* _Task prompt_
What lines in this listing contain the string "terms"? Report each one by copying it.
────
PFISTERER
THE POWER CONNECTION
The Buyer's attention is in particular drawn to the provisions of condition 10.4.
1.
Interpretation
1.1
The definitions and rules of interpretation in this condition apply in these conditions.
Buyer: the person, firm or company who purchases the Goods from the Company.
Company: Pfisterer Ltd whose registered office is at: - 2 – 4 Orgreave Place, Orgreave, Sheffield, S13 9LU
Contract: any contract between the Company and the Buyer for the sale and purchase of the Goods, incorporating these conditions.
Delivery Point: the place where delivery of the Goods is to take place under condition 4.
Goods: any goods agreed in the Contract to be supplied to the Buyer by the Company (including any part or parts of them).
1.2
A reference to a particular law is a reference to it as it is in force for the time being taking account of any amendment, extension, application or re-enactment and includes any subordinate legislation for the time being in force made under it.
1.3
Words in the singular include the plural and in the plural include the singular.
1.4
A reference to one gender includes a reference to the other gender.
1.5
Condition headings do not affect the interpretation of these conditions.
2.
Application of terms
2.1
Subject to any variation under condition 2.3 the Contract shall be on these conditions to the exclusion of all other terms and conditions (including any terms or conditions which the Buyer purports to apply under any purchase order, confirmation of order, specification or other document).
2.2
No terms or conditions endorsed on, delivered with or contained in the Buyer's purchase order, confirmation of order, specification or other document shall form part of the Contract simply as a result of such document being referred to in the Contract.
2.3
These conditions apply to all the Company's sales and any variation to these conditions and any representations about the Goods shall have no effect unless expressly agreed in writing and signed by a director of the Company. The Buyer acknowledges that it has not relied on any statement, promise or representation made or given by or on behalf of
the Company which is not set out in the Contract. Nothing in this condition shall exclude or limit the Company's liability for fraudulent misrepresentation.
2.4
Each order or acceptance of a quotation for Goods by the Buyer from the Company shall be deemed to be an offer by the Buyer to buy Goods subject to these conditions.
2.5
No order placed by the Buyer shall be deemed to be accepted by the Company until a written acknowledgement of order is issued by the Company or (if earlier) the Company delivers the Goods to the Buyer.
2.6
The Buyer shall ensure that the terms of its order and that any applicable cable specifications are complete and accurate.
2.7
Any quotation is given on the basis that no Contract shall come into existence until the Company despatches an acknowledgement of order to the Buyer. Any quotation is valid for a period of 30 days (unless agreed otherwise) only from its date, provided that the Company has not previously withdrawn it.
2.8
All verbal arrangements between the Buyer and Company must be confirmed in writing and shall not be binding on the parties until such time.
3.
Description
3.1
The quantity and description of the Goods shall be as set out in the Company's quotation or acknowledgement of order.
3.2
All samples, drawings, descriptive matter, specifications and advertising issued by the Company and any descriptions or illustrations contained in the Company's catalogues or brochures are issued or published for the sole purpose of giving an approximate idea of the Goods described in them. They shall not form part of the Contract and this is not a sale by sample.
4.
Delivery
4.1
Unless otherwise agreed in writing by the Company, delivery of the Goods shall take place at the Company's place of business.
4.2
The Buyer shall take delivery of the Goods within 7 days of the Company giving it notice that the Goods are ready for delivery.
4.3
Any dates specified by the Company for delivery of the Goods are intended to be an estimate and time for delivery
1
────
* _Response to this exercise_
Application of terms
Subject to any variation under condition 2.3 the Contract shall be on these conditions to the exclusion of all other terms and conditions (including any terms or conditions which the Buyer purports to apply under any purchase order, confirmation of order, specification or other document).
No terms or conditions endorsed on, delivered with or contained in the Buyer's purchase order, confirmation of order, specification or other document shall form part of the Contract simply as a result of such document being referred to in the Contract.
The Buyer shall ensure that the terms of its order and that any applicable cable specifications are complete and accurate.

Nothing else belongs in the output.